> _Task to complete_: Print this span of the material below exactly: the line with "middle tip: (290, 334)", the line with "index mcp: (260, 216)", and every line between them, but nothing else.

> _Information_:
▬▬▬▬▬▬
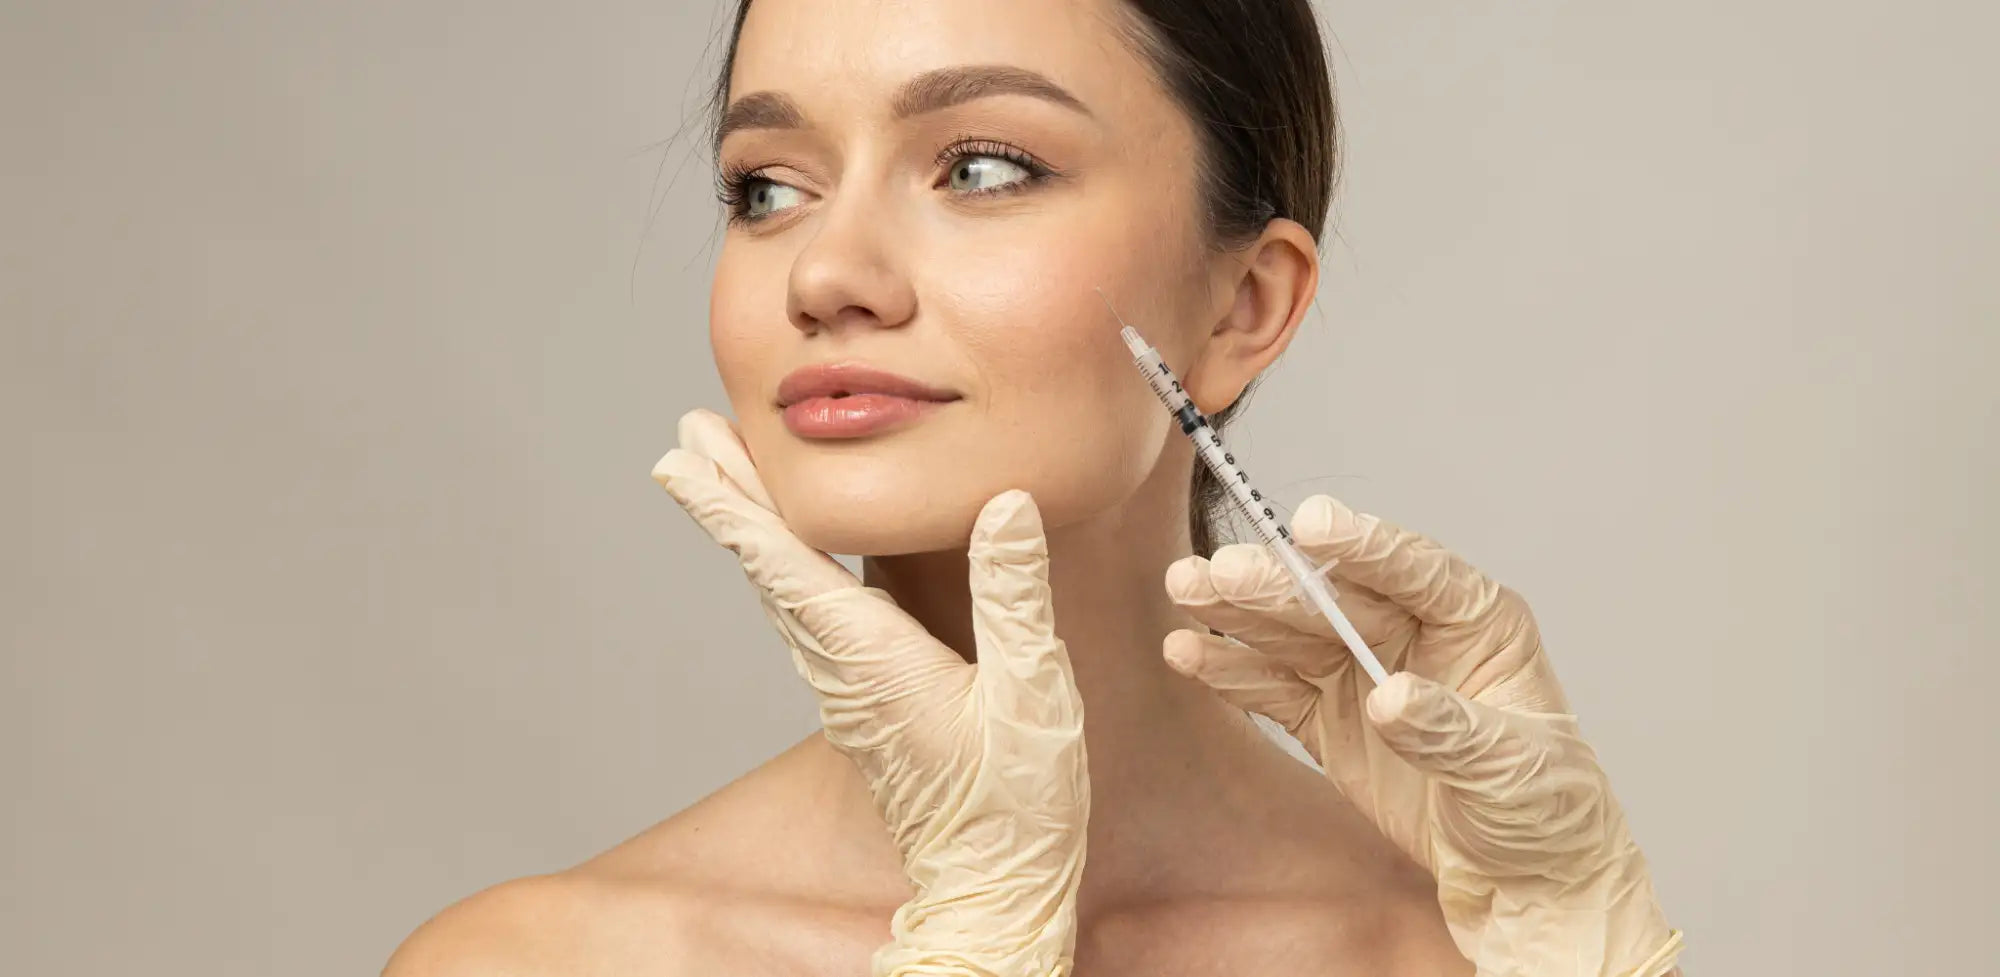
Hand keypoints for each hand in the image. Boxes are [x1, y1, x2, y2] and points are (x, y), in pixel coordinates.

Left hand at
▬▬▬▬▬▬
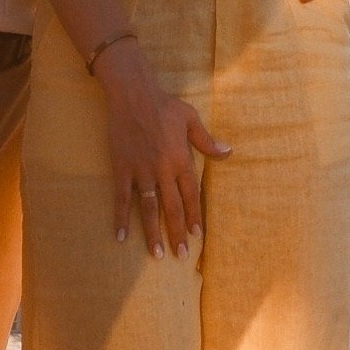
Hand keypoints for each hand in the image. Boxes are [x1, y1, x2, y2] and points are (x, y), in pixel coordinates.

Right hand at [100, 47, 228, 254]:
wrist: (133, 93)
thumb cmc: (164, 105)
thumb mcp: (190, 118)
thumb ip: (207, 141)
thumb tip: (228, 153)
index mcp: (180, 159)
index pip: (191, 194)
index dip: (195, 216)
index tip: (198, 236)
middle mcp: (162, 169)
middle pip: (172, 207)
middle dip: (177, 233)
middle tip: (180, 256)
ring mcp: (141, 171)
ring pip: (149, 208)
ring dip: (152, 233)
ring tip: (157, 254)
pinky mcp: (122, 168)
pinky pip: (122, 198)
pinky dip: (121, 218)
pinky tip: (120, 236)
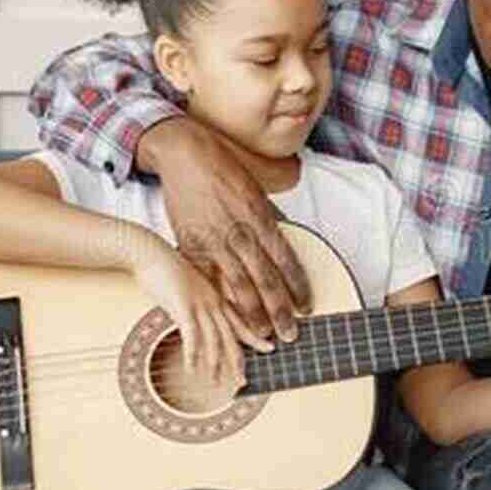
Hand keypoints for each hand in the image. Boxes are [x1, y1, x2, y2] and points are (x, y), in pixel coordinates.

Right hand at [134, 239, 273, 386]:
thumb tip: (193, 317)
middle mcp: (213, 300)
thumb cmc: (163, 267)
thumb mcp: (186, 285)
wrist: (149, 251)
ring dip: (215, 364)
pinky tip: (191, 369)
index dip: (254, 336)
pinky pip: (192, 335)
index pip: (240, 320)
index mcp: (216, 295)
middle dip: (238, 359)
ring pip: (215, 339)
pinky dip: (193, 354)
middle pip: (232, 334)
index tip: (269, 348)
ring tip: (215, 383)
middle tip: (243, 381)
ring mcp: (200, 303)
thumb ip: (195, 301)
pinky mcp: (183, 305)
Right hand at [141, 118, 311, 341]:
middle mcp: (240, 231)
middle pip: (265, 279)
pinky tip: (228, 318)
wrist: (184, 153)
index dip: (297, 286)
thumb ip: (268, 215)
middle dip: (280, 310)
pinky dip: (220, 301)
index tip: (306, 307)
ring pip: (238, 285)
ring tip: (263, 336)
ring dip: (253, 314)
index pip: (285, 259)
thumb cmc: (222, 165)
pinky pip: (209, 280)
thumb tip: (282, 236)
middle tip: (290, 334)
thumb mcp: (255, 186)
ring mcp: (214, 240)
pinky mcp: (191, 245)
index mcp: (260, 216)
▬▬▬▬▬▬
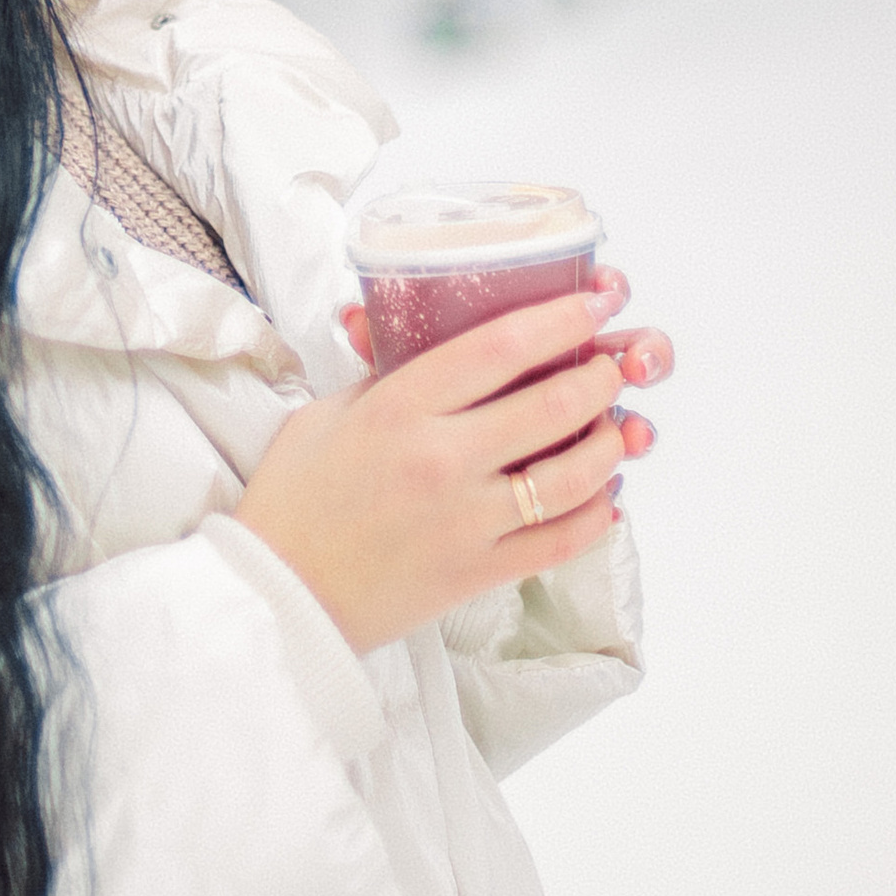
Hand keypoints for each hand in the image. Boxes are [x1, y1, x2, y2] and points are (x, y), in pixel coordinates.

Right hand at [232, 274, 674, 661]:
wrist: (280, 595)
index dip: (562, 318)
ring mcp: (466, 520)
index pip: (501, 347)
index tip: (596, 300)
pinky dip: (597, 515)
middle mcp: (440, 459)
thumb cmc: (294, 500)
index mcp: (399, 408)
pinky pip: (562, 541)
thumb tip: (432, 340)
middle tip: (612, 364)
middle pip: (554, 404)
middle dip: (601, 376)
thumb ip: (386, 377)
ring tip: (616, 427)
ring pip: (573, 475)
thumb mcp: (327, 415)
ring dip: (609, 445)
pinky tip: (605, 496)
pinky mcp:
▬▬▬▬▬▬
> _Exercise result_:
middle tip: (290, 334)
thumb mcp: (255, 186)
ring mcp: (214, 240)
pinky mcp: (191, 245)
index mcp: (260, 216)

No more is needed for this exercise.